RE: New NCAA eligibility requirements
I do not know how likely any of it is. I do think that it is certainly possible though. Whether or not it will work in the long run I do not know and neither do they.- Posted by Ken D.- Posted by Pack pride lead investigatorFor the record I support every one of the new rules and the things that Ken suggested sound well reasoned too.- Posted by Hokie 94Ken. Your 2nd paragraph on the 1st page hit it for me. I truly don't see any school leaving the NCAA. In spite of their many flaws, they are at least trying to make an effort now.- Posted by Ken D.
I find it hard to believe that the Big Ten, which ranks second to the ACC in academic prestige, and which would only accept schools who were members of the academically prestigious Association of American Universities, would leave the NCAA because they wanted higher academic standards. Especially if those standards reduced the competitive advantage the SEC now enjoys. I don't see the PAC 10 doing it either. The SEC and Big XII couldn't go it alone - they need the NCAA.
I have (somewhat unfortunately) had a good deal of contact with the programs that I am talking about would possibly leave. The idea of them leaving is not some far fetched thing that I am just throwing out there it is what they openly suggested was in their best interest going back some 35 odd years. And they really believe it. I do not advocate it for my school or think that a university should be anything but a university first but I will play devils advocate and tell you what they believe like I have been told by them.
First of all, the contracts are with ESPN not the NCAA. It is just a governing body. What is the difference in having a "conference realignment and leaving the NCAA out of it?Also, it would give us the ability to pay our players what they deserve to play football. And we do not have to pretend that they are in school learning anything when most of them are not. They vast majority of them are not getting a real degree at any institution anywhere. We could shut down the "communications major" department and put real students with real majors in their place. We could offer a higher product of football that more people would watch. Less schools would just mean that we would shift to 8 game schedules that would leave room for the 16 team playoff system we have always supported along with paying the players.

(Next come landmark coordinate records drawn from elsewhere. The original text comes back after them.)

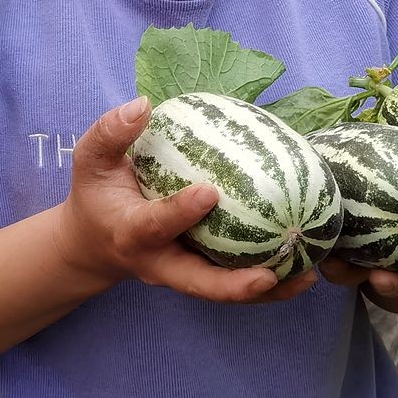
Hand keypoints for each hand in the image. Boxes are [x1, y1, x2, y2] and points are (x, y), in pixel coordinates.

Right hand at [52, 96, 317, 304]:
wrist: (95, 243)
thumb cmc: (98, 194)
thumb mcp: (90, 161)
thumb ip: (111, 133)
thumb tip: (144, 104)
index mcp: (131, 232)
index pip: (155, 225)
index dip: (181, 213)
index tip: (209, 192)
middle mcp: (159, 262)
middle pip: (196, 283)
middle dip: (232, 285)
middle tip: (268, 275)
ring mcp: (182, 274)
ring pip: (223, 292)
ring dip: (265, 291)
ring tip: (306, 277)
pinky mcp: (201, 275)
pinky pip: (235, 285)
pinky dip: (271, 284)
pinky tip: (305, 268)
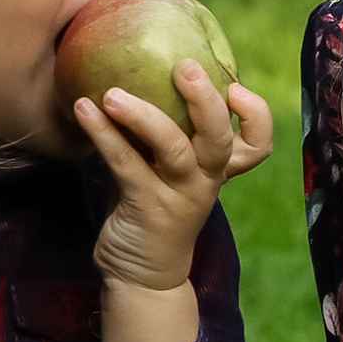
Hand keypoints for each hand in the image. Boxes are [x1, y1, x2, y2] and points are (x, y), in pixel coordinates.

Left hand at [80, 62, 274, 297]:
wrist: (142, 274)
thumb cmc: (152, 206)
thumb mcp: (168, 168)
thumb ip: (166, 129)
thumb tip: (135, 66)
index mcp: (217, 168)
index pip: (258, 143)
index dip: (256, 114)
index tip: (235, 87)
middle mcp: (205, 179)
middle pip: (221, 139)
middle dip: (206, 100)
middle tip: (185, 66)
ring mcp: (178, 195)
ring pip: (174, 149)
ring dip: (144, 115)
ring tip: (113, 93)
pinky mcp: (147, 207)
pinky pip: (126, 164)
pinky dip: (104, 134)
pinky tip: (83, 110)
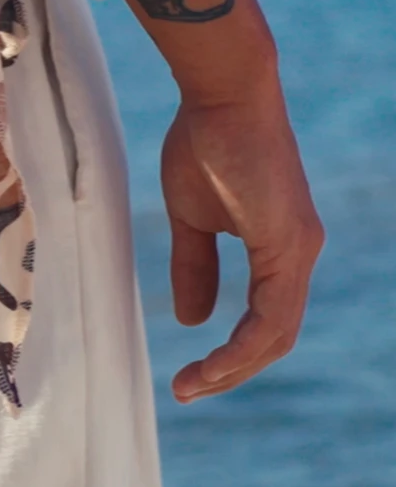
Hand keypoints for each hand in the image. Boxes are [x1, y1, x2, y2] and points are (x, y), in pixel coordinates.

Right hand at [160, 85, 323, 402]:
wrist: (221, 95)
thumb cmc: (204, 142)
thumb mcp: (191, 219)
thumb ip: (193, 267)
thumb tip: (193, 320)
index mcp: (281, 248)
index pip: (266, 322)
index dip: (230, 355)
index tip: (188, 376)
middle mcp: (300, 253)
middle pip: (275, 338)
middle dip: (231, 373)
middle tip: (187, 391)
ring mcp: (300, 249)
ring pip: (277, 334)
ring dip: (234, 369)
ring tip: (191, 386)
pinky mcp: (290, 243)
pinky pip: (273, 315)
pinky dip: (242, 347)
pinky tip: (213, 361)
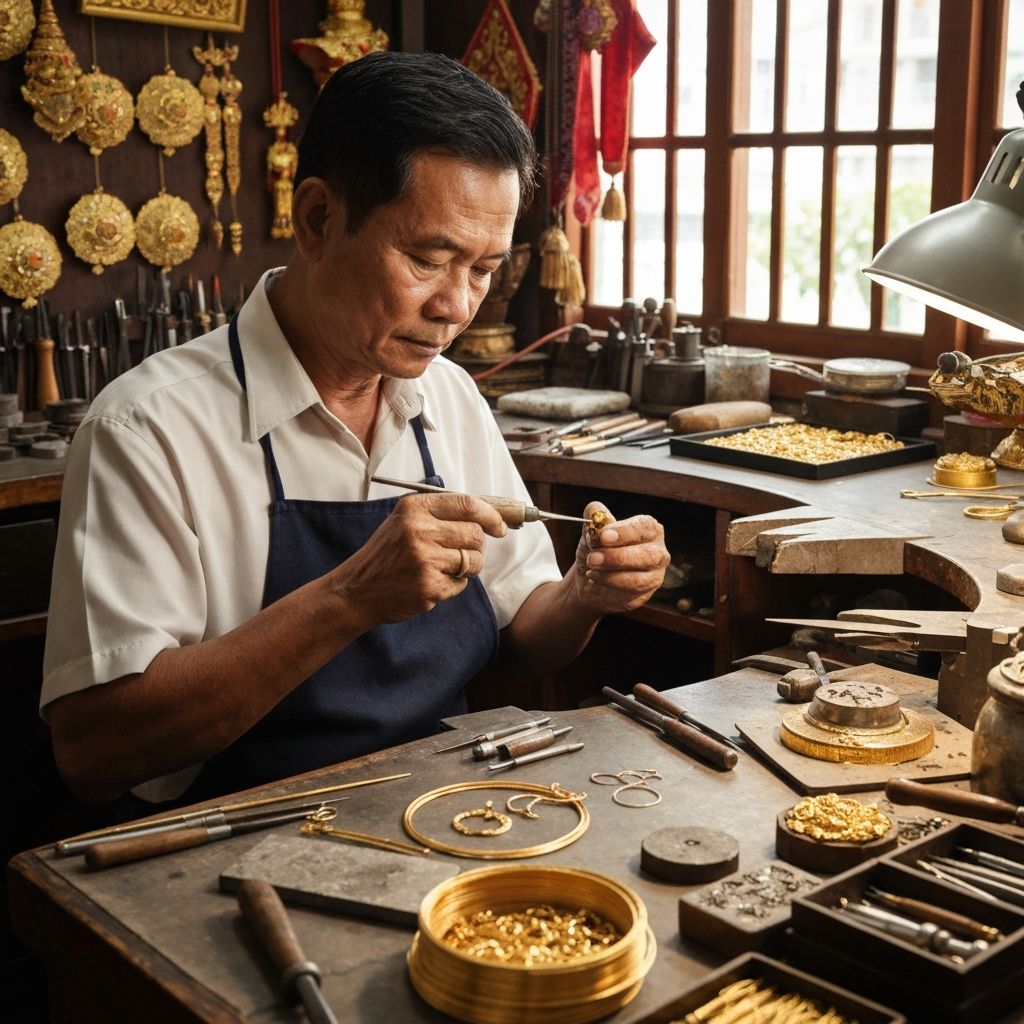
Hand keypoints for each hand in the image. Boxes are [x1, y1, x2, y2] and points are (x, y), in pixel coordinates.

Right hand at [327, 493, 506, 628]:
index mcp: (414, 508)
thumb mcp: (404, 522)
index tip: (499, 526)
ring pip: (473, 560)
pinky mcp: (429, 585)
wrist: (356, 590)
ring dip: (467, 567)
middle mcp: (419, 529)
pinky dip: (452, 585)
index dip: (491, 515)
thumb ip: (440, 515)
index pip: (467, 504)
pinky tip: (430, 583)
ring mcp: (424, 559)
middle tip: (464, 553)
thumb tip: (489, 515)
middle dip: (477, 546)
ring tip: (444, 568)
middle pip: (475, 533)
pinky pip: (461, 583)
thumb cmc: (386, 555)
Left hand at [571, 501, 669, 614]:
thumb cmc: (597, 550)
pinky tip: (595, 576)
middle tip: (592, 557)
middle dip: (617, 556)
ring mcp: (655, 573)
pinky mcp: (647, 591)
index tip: (603, 535)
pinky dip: (610, 582)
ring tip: (591, 565)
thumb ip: (594, 520)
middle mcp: (657, 550)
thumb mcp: (591, 533)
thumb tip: (595, 509)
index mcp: (648, 528)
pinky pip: (632, 589)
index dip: (625, 531)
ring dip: (612, 571)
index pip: (644, 527)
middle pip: (647, 553)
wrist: (590, 578)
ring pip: (640, 575)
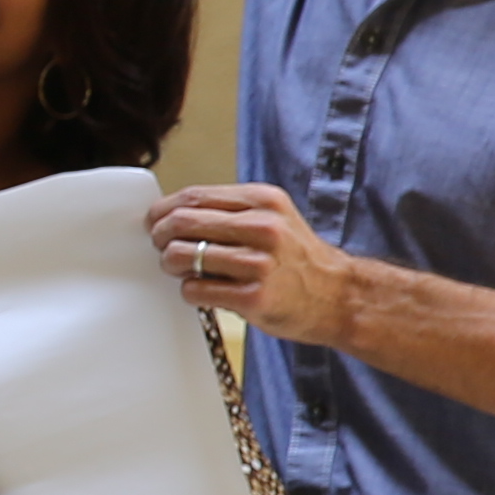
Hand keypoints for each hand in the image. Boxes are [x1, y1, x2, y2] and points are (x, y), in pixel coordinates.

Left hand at [149, 183, 359, 346]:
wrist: (340, 297)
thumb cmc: (296, 259)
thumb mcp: (273, 218)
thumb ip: (229, 211)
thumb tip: (170, 213)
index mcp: (263, 201)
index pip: (193, 197)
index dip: (163, 211)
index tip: (154, 222)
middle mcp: (263, 227)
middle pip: (182, 223)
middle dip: (161, 237)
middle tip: (161, 248)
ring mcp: (260, 264)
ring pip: (183, 256)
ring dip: (171, 265)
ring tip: (183, 271)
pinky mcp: (255, 297)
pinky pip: (196, 290)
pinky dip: (190, 291)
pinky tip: (203, 291)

Now back to reality...have you heard 90% of these ideas constantly and suddenly espoused from any certain major news source? For the record football used to be about schools and family bragging rights and the institution. Now not so much. Do I think it is likely? I did not think it would be likely that Texas a&m would leave their rivals since forever ...for the money. I did not think the NCAA would even look at playing players but they have...for the money. I would think a lot of things about
I think many of the folks that expressed those sentiments think that a large number of schools outside their own conferences would go along with them if they left the NCAA. I don't believe that would be the case.
As for shorter schedules and larger playoffs, the schools who would drive this wouldn't accept fewer home games to have more playoff games. And I don't think there would be enough teams in total to have more than a four team playoff. Let's say you are in a conference whose schools rank near the bottom in the academic prestige category. Those would be the Sunbelt, and now, to an extent, C-USA.
Do you really want to pull out of the NCAA so you can be dominated by the SEC and Big XII teams who would go with you? Do you think you will somehow get more TV and bowl money than you get now for your willingness to be cannon fodder for Alabama, LSU and Oklahoma? While there are some great teams there, I don't think ESPN would pay as much to televise games that are only relevant in the deep south. Those schools would never be playing for a true "national" championship. And in the long run, I think that would hurt their quality as much as in the short run paying players might help it. Just my opinion.
Beware of unintended consequences. Words to live by.
But here is another thing. I think that there are plenty of other teams that if given a viable option would go in the complete other direction. They would offer less or no scholarships if everyone else would also. In particular, a lot of the schools not in a current BCS conference. Most of them have administration that is sick of kids in there school that have no business in college.
They may have a point too. If your team still played most of its conference rivals and rivalry games on the same footing with each other, what would those other schools do matter anyway? If it was solely for the sake of competitive football would Vanderbilt choose to be in the SEC? Do you think their fans and boosters really enjoy that or would they rather play Wake Forrest and other academic schools like that week in and week out?
As to would other schools join them and sacrifice the competitiveness of their football program? Yes. If the money was right, yes. Did someone mention Vanderbilt awhile ago?
There are many schools out there that already do just that.
As far as true national championship, it seems to me the way the sports media works now it would just be whoever ESPN said it was. And if this D League is partly their creation and they put up the contract for it then I can guess who they will put the crown on.